──────── Document extract

1175–1225: From the Middle English estat, from Anglo-Norman estat and Old French estat (state, position, condition, health, status, legal estate), from the Latin status (state or condition, position, place; social position of the aristocracy), from the primitive Indo-European PIE root sta- (to stand, make or be firm).  It was cognate with the Provençal estat and for some time in Anglo-French there was the spelling astat; the form endures in modern French as état.  The native word in the Middle English was ethel (ancestral land or estate, patrimony), from the Old English æðel.  Estate is a noun, verb & adjective, estateman is a noun, estating is a verb and estated is an adjective; the noun plural is estates.

The idea of an estate being the collective property and liabilities of someone (usually of the deceased, bankrupts or debtors) dates from the 1820s and as well as being part of legal jargon (in probate or bankruptcy proceedings), it became a commercial term (“estate sale”, “estate jewellery” etc).  That ultimately was derived from the thirteen century sense when it was used generally of one’s “state, condition or rank in society”.  Presumably because of late fourteenth century use of “estate” to mean “real property” (ie land), in the early 1500s the meaning in this context between then and seventeenth century extended (socially upwards) to imply “a person of estate” (ie the rich, nobility, gentry etc); that was an example of “linguistic association” and the various uses ran in parallel with the technical use in law.  As early as the fourteenth century, there was the idea of “Estates of the Realm”, each a major social class or order of persons regarded collectively as part of the body politic of the country and possessing distinct (and very different) political rights.  At the time the “major” in that phrase referred either to wealth and power (the clergy or nobility) or sheer numbers (everybody else).  By the eighteenth century, the use of “estate” to refer to “the general body politic; the common-wealth” had faded and had been replaced by “the state” and later, “the nation”.

────────────────
──────── Data excerpts

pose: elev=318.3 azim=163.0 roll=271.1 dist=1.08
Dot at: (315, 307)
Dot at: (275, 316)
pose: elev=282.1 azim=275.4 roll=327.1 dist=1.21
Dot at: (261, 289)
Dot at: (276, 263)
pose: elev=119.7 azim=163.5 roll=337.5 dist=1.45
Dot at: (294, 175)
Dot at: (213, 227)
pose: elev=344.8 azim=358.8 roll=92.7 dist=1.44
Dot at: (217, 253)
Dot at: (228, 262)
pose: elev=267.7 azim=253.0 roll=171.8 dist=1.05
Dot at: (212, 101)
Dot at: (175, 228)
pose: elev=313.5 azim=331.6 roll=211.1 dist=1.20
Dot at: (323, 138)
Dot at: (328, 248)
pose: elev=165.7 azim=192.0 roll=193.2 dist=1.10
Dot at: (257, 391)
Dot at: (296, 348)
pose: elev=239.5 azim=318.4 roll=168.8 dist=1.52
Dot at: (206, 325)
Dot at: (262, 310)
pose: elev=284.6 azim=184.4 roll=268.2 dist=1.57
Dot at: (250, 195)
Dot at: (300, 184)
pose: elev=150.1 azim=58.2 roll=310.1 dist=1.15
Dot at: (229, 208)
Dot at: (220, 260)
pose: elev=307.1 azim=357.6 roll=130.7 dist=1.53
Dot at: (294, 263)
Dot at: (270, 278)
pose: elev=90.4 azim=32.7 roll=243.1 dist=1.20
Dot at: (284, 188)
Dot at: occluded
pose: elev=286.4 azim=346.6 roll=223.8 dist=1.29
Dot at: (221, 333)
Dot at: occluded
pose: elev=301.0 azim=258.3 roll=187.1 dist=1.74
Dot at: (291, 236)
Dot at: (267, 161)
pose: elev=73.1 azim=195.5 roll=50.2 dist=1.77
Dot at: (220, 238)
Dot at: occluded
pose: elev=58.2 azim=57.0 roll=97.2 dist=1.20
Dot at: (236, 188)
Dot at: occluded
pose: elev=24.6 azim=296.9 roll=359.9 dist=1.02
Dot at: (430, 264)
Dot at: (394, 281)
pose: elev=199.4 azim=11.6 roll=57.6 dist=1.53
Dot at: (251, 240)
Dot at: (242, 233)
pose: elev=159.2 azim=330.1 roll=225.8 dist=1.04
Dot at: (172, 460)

────────────────

*Work instructions*.
a - Can you retype the passage on the word estate from "1175–1225: From the" up to and including "plural is estates.", with nothing changed?
b - How would you translate this sentence from the passage on the word estate into Spanish: "By the eighteenth century, the use of “estate” to refer to “the general body politic; the common-wealth” had faded and had been replaced by “the state” and later, “the nation”."?

*Written responses*.
a -
1175–1225: From the Middle English estat, from Anglo-Norman estat and Old French estat (state, position, condition, health, status, legal estate), from the Latin status (state or condition, position, place; social position of the aristocracy), from the primitive Indo-European PIE root sta- (to stand, make or be firm).  It was cognate with the Provençal estat and for some time in Anglo-French there was the spelling astat; the form endures in modern French as état.  The native word in the Middle English was ethel (ancestral land or estate, patrimony), from the Old English æðel.  Estate is a noun, verb & adjective, estateman is a noun, estating is a verb and estated is an adjective; the noun plural is estates.

b - Hacia el siglo XVIII, el uso de «estate» para referirse a «el cuerpo político en general; la mancomunidad» se había desvanecido y había sido sustituido por «el Estado» y, más tarde, «la nación».